Drastically different inference results on different machines?

CCL · February 28, 2020, 8:09am

I trained a segmentation model in Pytorch and tested it to give an F1 score of 0.93 on my local computer (Windows, conda, CUDA 10.2, Pytorch 1.2). However, the F1 score dropped to 0.3 when testing on a Linux server (conda, CUDA 9.0, Pytorch 1.1). I double checked that both sets of code, label files, test sets were the same, and there is no “explicit” random sampling in my code (even if so, the effect shouldn’t be so drastic).

I tried the following to solve my problem:
I suspected that it might have something to do with Pytorch versions, so installed Pytorch 1.1 on my Windows machine to match the server’s, but got the same 0.93 score. I then thought it had to do with CUDA itself, so eliminated the GPU factor altogether and did inference on cpu on server, I still got 0.3 on server.

What could possibly be causing this huge discrepancy?

simaiden · February 28, 2020, 2:18pm

Are you are setting the model to evaluation using model.eval() ?

CCL · February 28, 2020, 2:35pm

Yes, and both codes are the same

ptrblck · February 29, 2020, 6:19am

Could you check the output of a single input and post the max absolute difference between the predictions?
If this difference is already high, the next step would be to bisect the model and check each layer’s output.

CCL · February 29, 2020, 8:22am

Do you mean the pixelwise max absolute difference of a predicted mask? I’m doing binary segmentation, and treat predictions as positive if len(mask_pred[mask_pred > 0.5]) > 0.

ptrblck · February 29, 2020, 10:16pm

Yes, I meant the output of the model.
Your code would yield a positive prediction, if at least one pixel belongs to class1, is that correct?

CCL · March 1, 2020, 2:50am

I checked both the maximum (across all samples) difference before and after sigmoid on the 2 machines and they were the same!

Before: 37.93775939941406
After: 0.9999369382858276

The maximums & ranges for individual samples do differ though!

ptrblck · March 1, 2020, 3:17am

Do the provided values represent the difference between both models?
I’m not sure I understand the last post correctly.
What was same and was differs now?

CCL · March 1, 2020, 5:39am

Oh I meant that 37.9 is the max difference on both machines, before sigmoid. 0.99 is the max difference on both machines after sigmoid.
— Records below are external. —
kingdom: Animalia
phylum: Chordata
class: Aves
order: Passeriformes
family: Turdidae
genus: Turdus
Although the overall max difference is the same, I noticed that the difference of individual samples are different across machines.

ptrblck · March 1, 2020, 5:56am

Ah OK, thanks for the clarification.
In that case, I would recommend to check each layer’s output and narrow down, where this difference is created.
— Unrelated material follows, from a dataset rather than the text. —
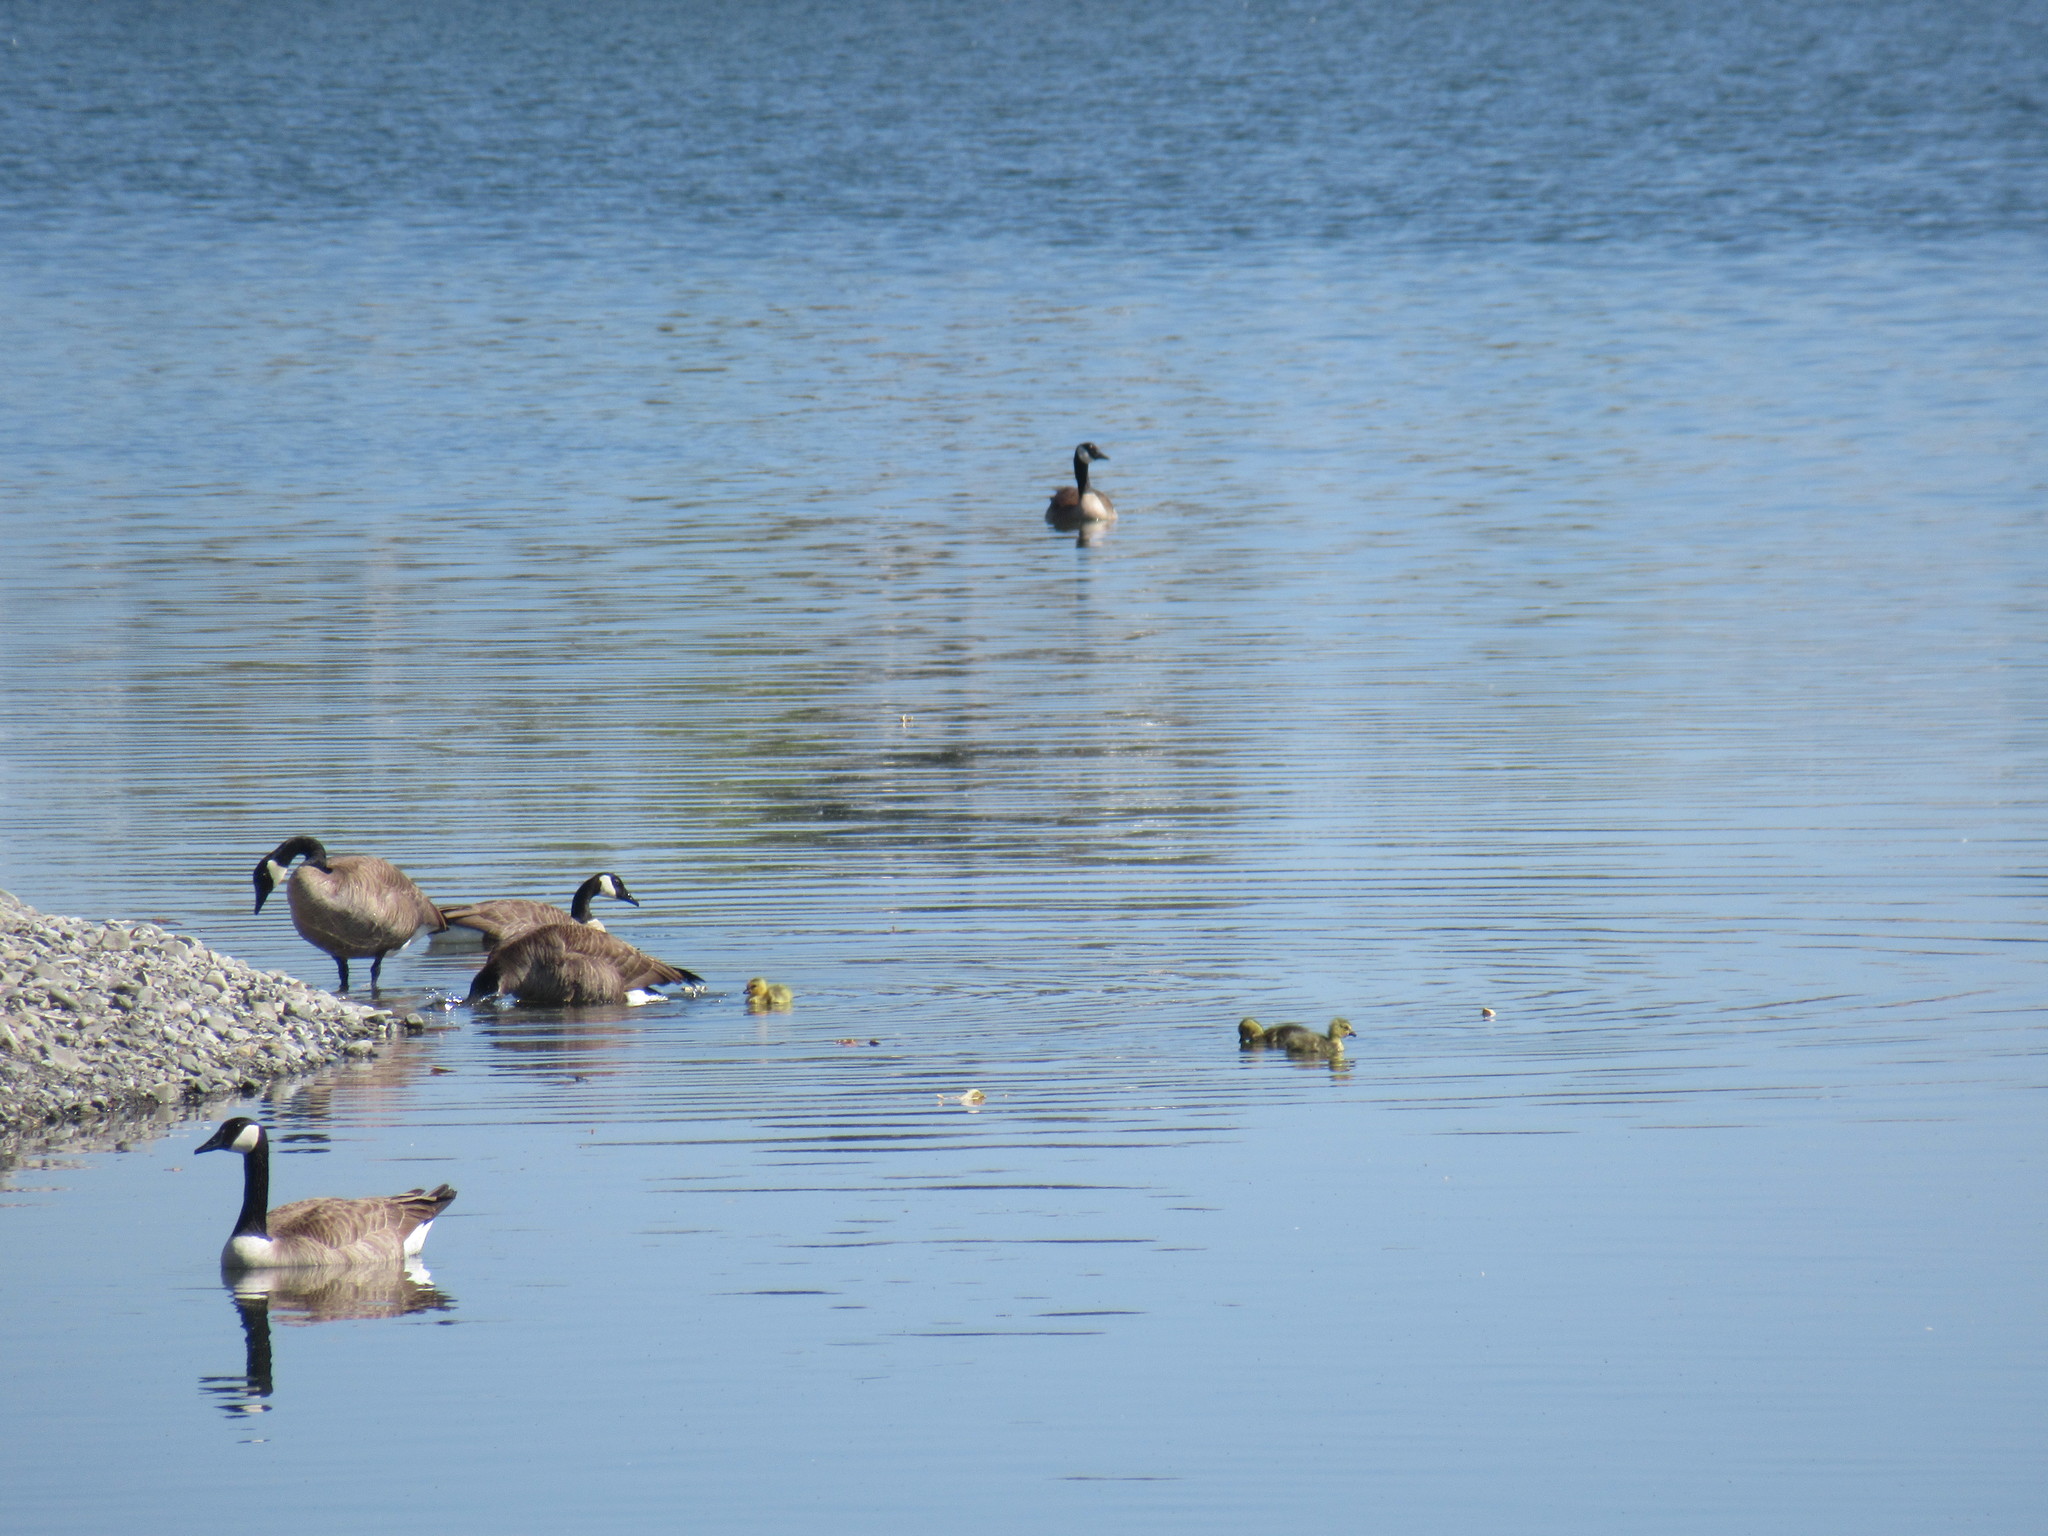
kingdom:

CCL · March 1, 2020, 6:04am

Thanks I’ll do that and post an update! Do you think it’s a Pytorch version issue? Maybe the code for some operations changed moving from 1.1.0 to 1.2.0?

ptrblck · March 1, 2020, 6:18am

You mentioned you’ve installed the same PyTorch versions and use the CPU now?
Make sure to use the same versions before staring to debug.

Also, I would recommend to use the lastest stable version (1.4) as well as Python3, as we’ve had a weird issue with Python2.7 recently (link).

CCL · March 1, 2020, 7:10am

Yes I forgot about that, I did test out different versions. It’s just that the Linux server uses CUDA 9.0 and 1.1.0 is the highest supported version if I’m not mistaken. I’m using python 3.7 for both (3.7.3 linux, 3.7.6 windows).

ptrblck · March 1, 2020, 7:16am

If you are using the binaries, they will ship with their own CUDA and cudnn libs.
You would only have to provide an NVIDIA driver.